Jean Lumb was the first Chinese-Canadian woman to receive the Order of Canada in 1976, honouring her efforts in changing immigration laws and helping save Chinatown.
Flora MacDonald Denison, president of the Canadian Suffrage Association from 1911 to 1914, was an unwavering advocate for gender equality in Toronto and beyond.
Canada’s first practicing female engineer, Elizabeth MacGill, advanced the field of Canadian aeronautics while leading a dedicated fight for gender equality.
Ausma Malik is the first hijab-wearing woman in public office in Canada. Her dedication to Toronto’s wellbeing is prominent in her championship of affordable housing and racial justice.
Anishinaabe Elder, Josephine Madamin, was a revolutionary leader in the fight to protect water rights for Indigenous peoples.

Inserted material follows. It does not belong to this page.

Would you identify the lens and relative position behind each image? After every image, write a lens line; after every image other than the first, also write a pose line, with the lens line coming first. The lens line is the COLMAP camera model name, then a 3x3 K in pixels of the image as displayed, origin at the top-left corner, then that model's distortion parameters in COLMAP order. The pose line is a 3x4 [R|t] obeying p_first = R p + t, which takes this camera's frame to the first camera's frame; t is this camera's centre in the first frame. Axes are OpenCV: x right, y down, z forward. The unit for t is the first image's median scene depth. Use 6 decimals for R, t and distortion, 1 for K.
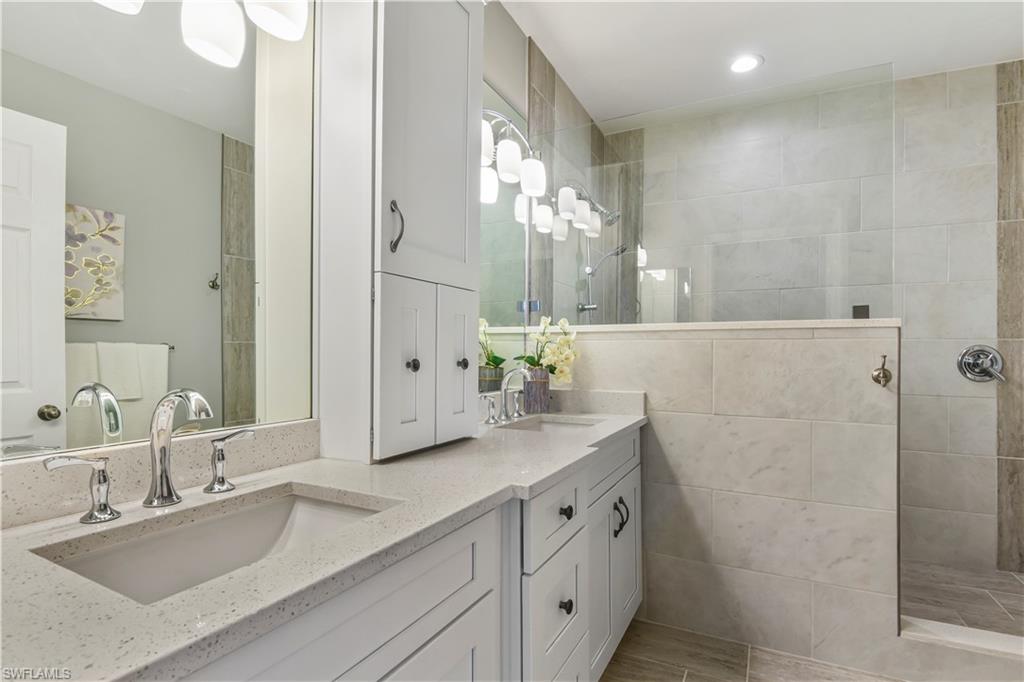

Lee Maracle revived Indigenous stories through her innovative writing. Working to “decolonize the feminine,” Maracle’s first book was among the first Indigenous-authored works published in Canada.
Hazel McCallion was appointed to both the Order of Canada and the Order of Ontario, recognizing her dedication to exemplary city infrastructure. Through her experience with the mayorship of Mississauga, McCallion helped turn the city into the 6th largest in Canada.

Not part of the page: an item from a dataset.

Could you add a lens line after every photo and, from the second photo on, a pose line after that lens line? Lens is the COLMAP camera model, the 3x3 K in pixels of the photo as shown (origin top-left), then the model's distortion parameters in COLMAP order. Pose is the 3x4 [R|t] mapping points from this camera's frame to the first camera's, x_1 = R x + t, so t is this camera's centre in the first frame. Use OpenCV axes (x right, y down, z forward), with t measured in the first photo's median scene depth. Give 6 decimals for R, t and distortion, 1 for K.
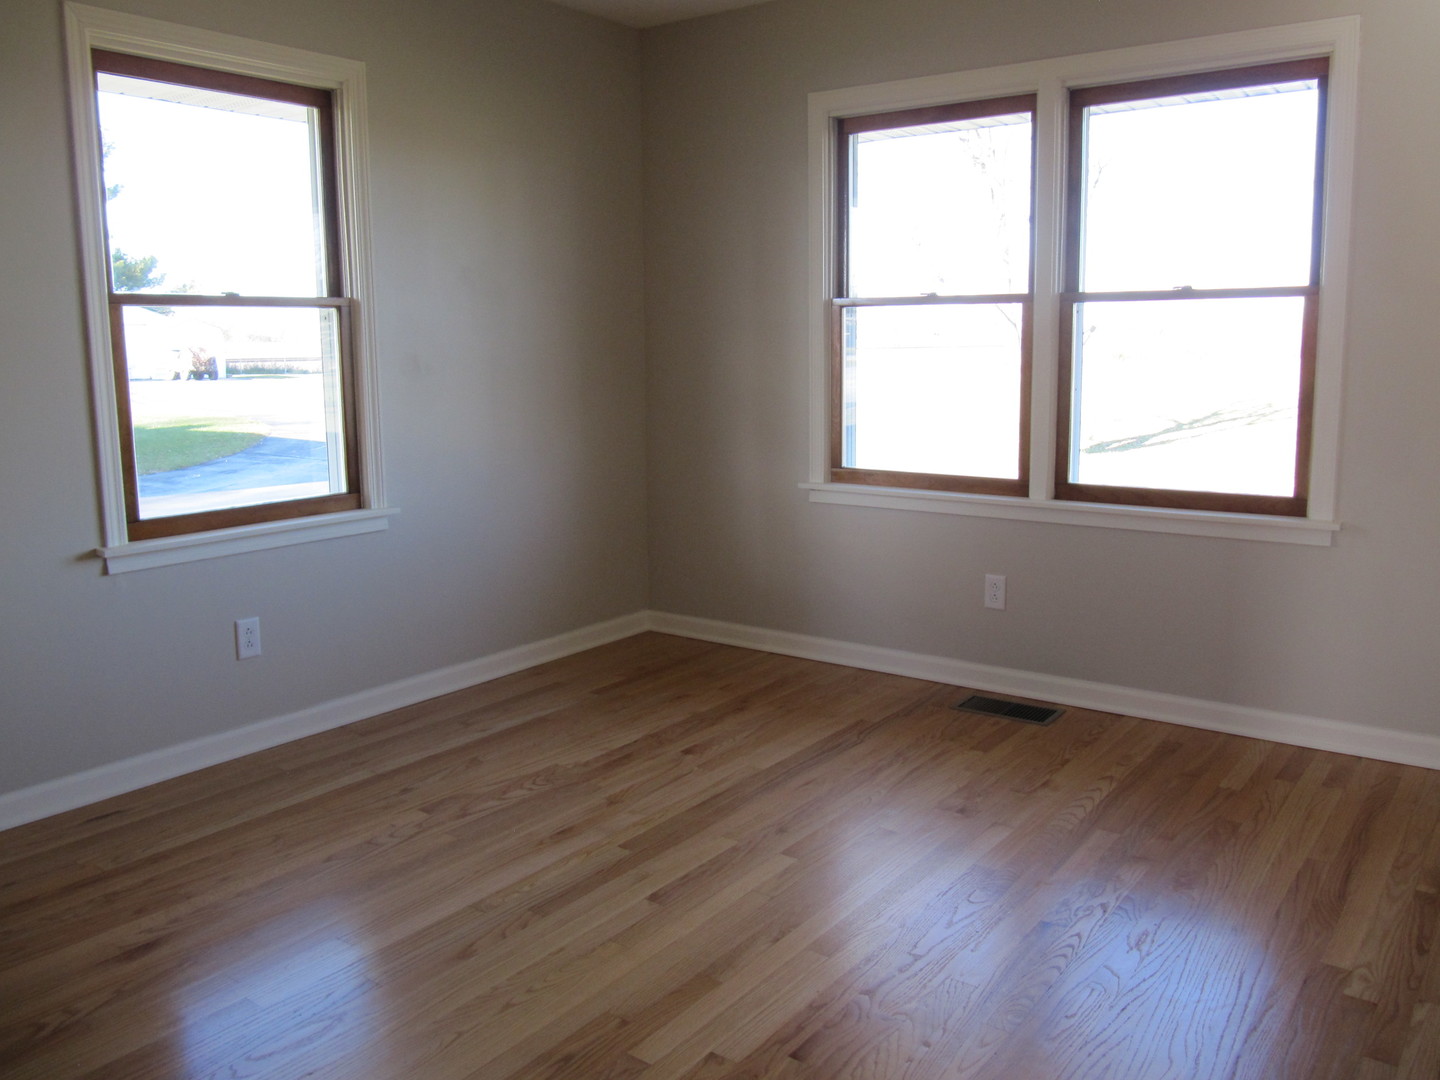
lens RADIAL K [[1169.2, 0, 708.6], [0, 1169.2, 516.4], [0, 0, 1]] dist [-0.048364, 0.003253]
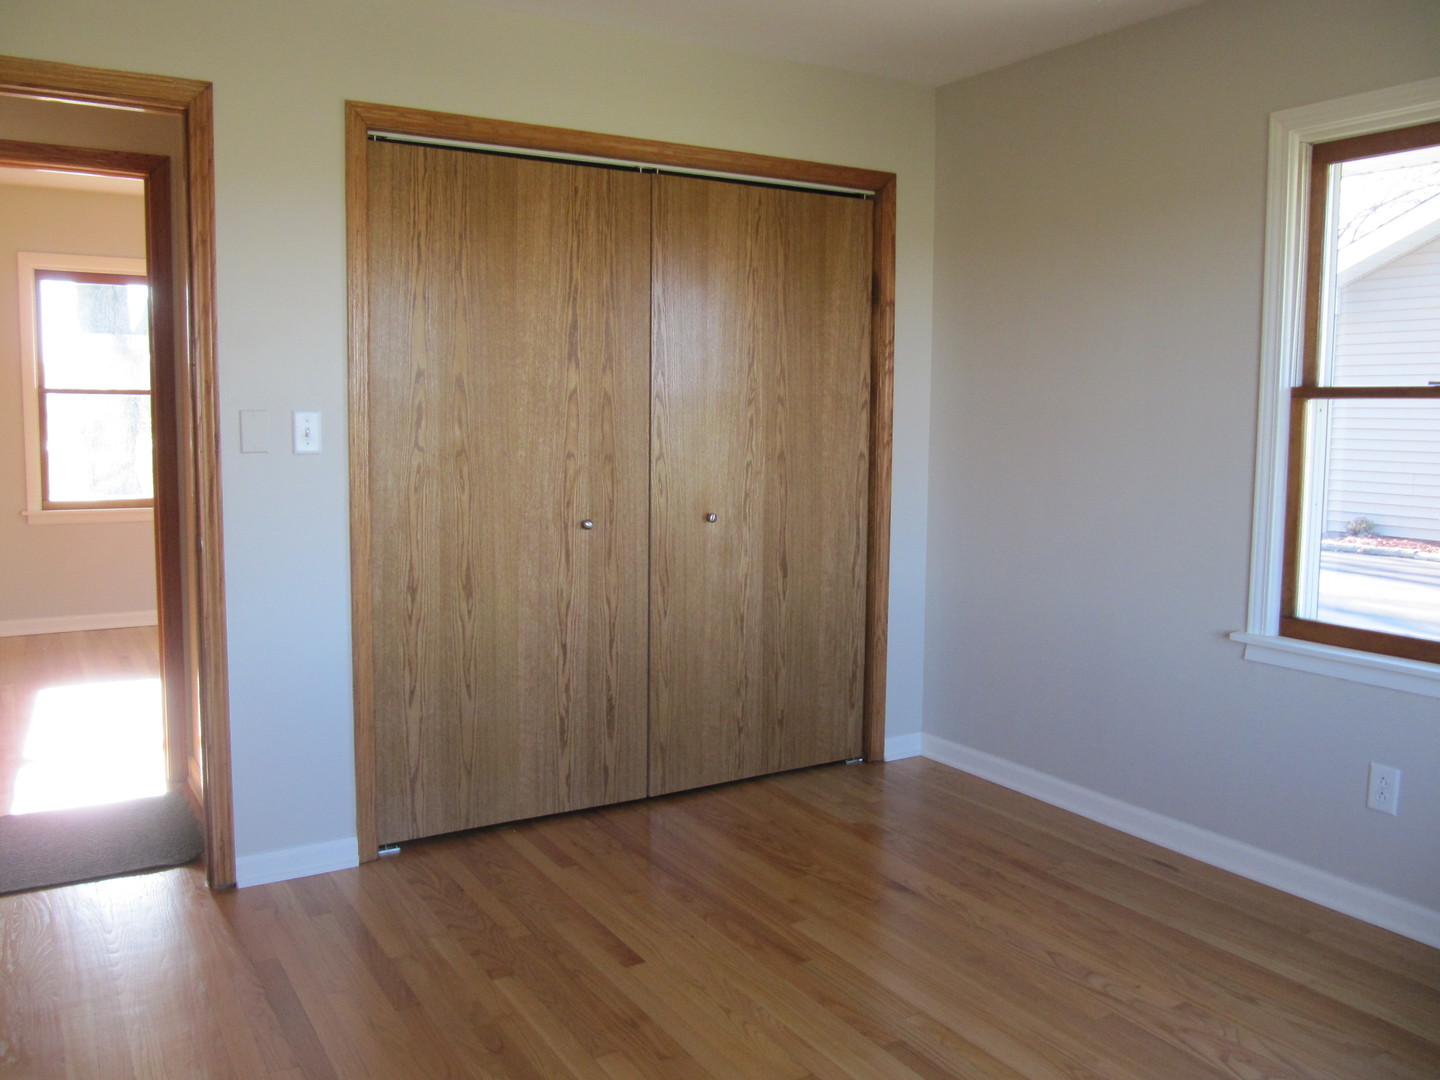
lens RADIAL K [[1169.2, 0, 708.6], [0, 1169.2, 516.4], [0, 0, 1]] dist [-0.048364, 0.003253]
pose [[-0.365461, 0.095421, -0.925923, 0.617630], [-0.140658, 0.977648, 0.156269, -0.173025], [0.920138, 0.187349, -0.343871, 0.921251]]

Tech entrepreneur and author, Saadia Muzaffar, is dedicated to empowering underrepresented communities to thrive in STEM.

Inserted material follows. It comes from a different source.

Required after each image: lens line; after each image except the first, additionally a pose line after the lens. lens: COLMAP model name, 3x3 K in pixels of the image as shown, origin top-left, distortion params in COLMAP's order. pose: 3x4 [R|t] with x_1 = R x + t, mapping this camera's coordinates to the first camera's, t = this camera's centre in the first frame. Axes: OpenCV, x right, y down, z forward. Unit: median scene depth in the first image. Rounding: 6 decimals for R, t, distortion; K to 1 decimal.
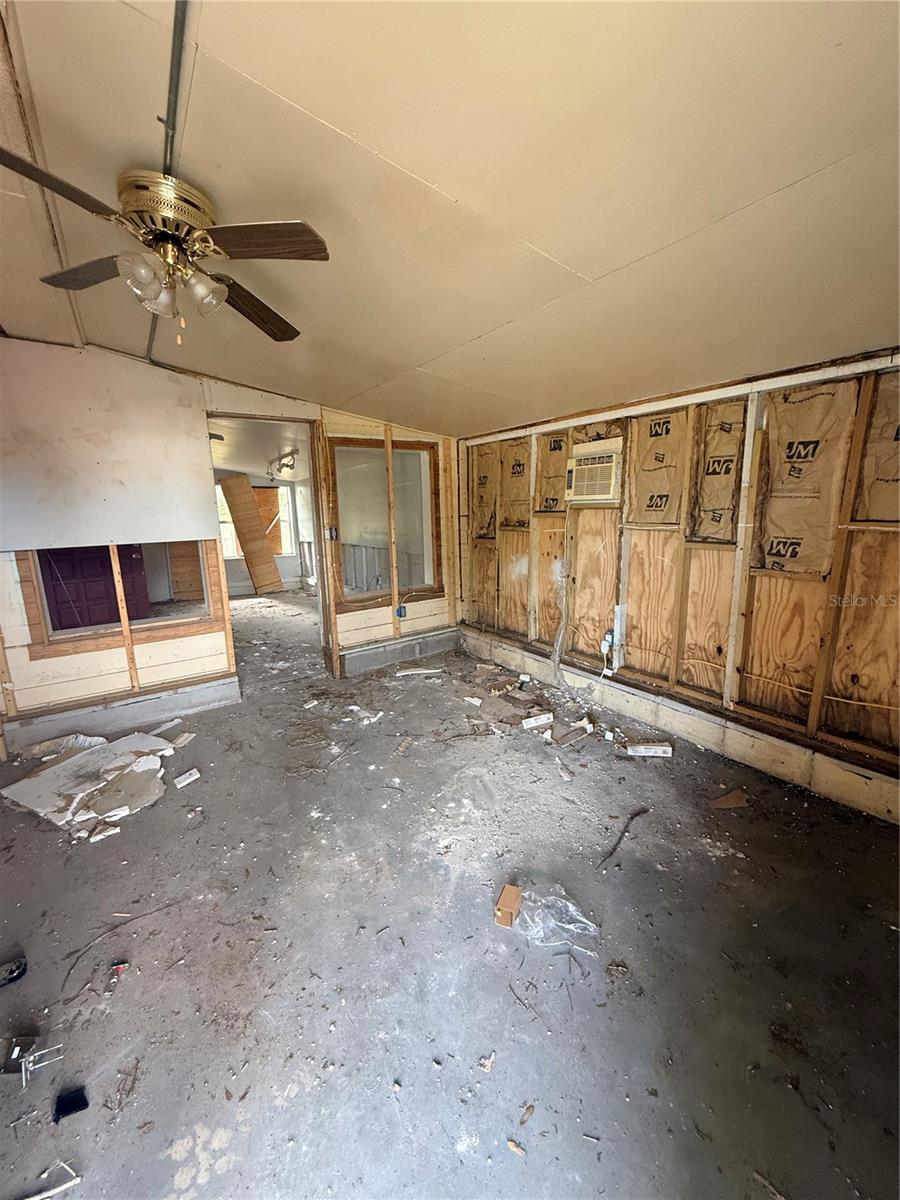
lens RADIAL K [[478.0, 0, 449.7], [0, 478.0, 597.4], [0, 0, 1]] dist [-0.000961, 0.000654]
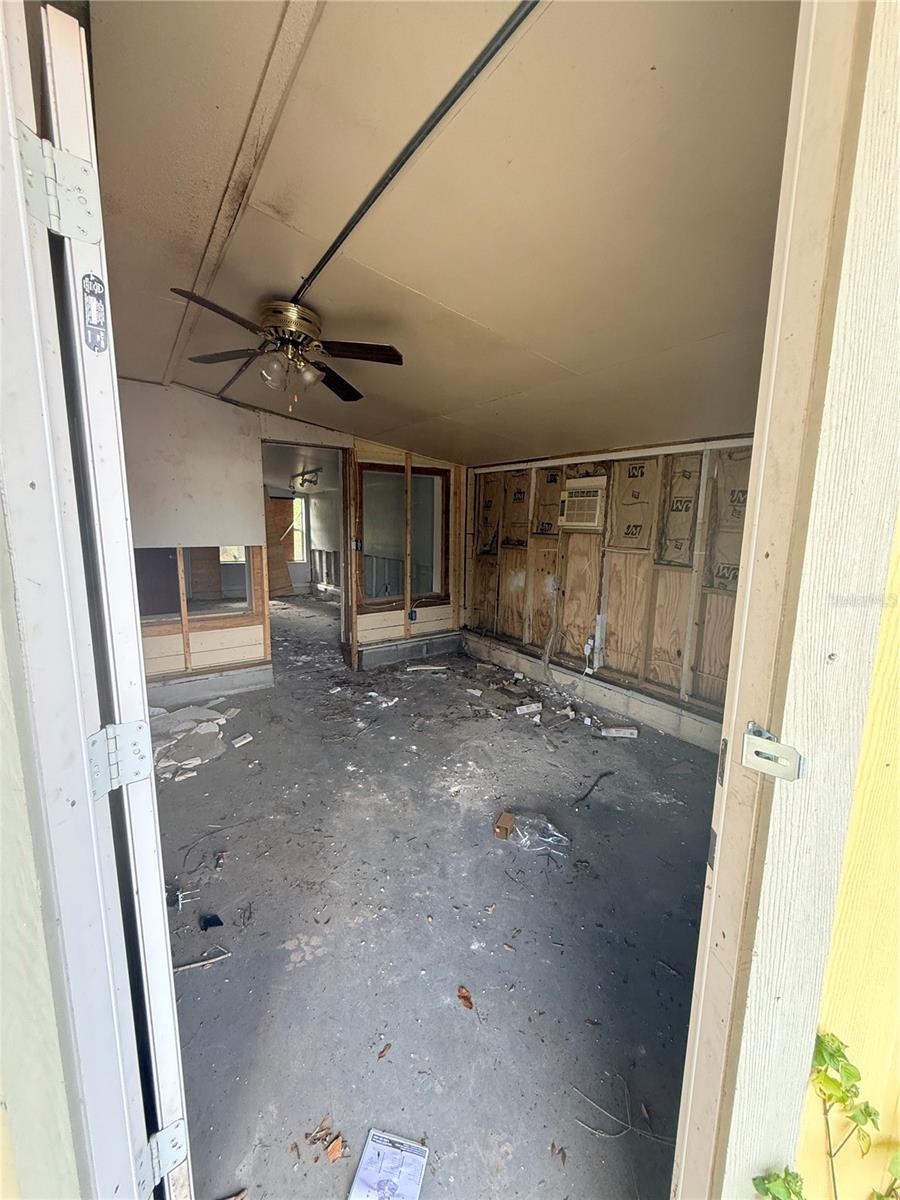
lens RADIAL K [[478.0, 0, 449.6], [0, 478.0, 596.6], [0, 0, 1]] dist [-0.000961, 0.000654]
pose [[0.999131, 0.039550, 0.013162, -0.048176], [-0.039146, 0.998794, -0.029635, 0.025792], [-0.014318, 0.029094, 0.999474, -0.233460]]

With 9 career medals, Penny Oleksiak is Canada’s most decorated Canadian Olympian. She learned how to swim in her neighbour’s pool at the age of 9 and at 16, she won four medals at the Summer Olympics.
Jeanne Parkin is a proponent of public Canadian art. In 2006, the City of Toronto awarded Parkin with a Lifetime Achievement Award, celebrating her decades-long contributions to the visual arts scene of Toronto.
Bernice Redmon, appointed to the Victorian Order of Nurses in Canada, was a trailblazer in public health as the first Black Canadian nurse. Through her advocacy work, she paved the way for other Black women to work in Ontario hospitals.
As a medal-winning Olympian and a leading sports journalist, Fanny Rosenfeld’s multi-faceted career changed the landscape of women’s sports in Canada.
An unstoppable force, June Rowlands was the first woman to be Toronto’s Mayor, TTC Commissioner, and Chair of the Toronto Police Commission.
Rosemary Sadlier’s commitment to the recognition of Black History continues to shape the education around and commemoration of Black histories in Canada.
Jackie Shane was a transgender pioneer of 1960s soul music. Putting on emotionally compelling performances, Shane was an icon in the Toronto music scene for her commitment to authenticity in life and art.
Rosalie Silberman Abella was the first Jewish woman appointed to the Supreme Court of Canada. She founded the concept of “employment equity” and shaped the first decision made under the 1989 Charter of Rights and Freedoms.
Lillian H. Smith, the first children’s librarian in the British Empire, established guidelines for the inclusion and classification of children’s literature in Toronto libraries.
Born with quadriplegia, Judith Snow was Canada’s first person to receive individualized care funding from the Government. Her activism enabled an additional 600+ people in Ontario to receive funding.
Min Sook Lee is an industry-recognized filmmaker who advocates for social justice at the intersection of art and social change through her films and professorship at OCAD University.
Emily Stowe was a founder of the Canadian Women’s Suffrage Association and the first female physician to publicly practice medicine in Ontario.
Kathleen Taylor breaks ground no matter what industry she stands in. An accomplished business leader, her career continues to break barriers and light the way for women at major corporate institutions.
Menaka Thakkar established Canada’s first professional Indian dance company in 1978. Thakkar blended different cultural dance styles to co-create a performance called “East Meets West” in which she bridged cultural divides.
Beatrice Worsley is recognized as Canada’s first female computer scientist. Her lifetime of research and work in the field were at the forefront of Canada’s burgeoning computer science sector.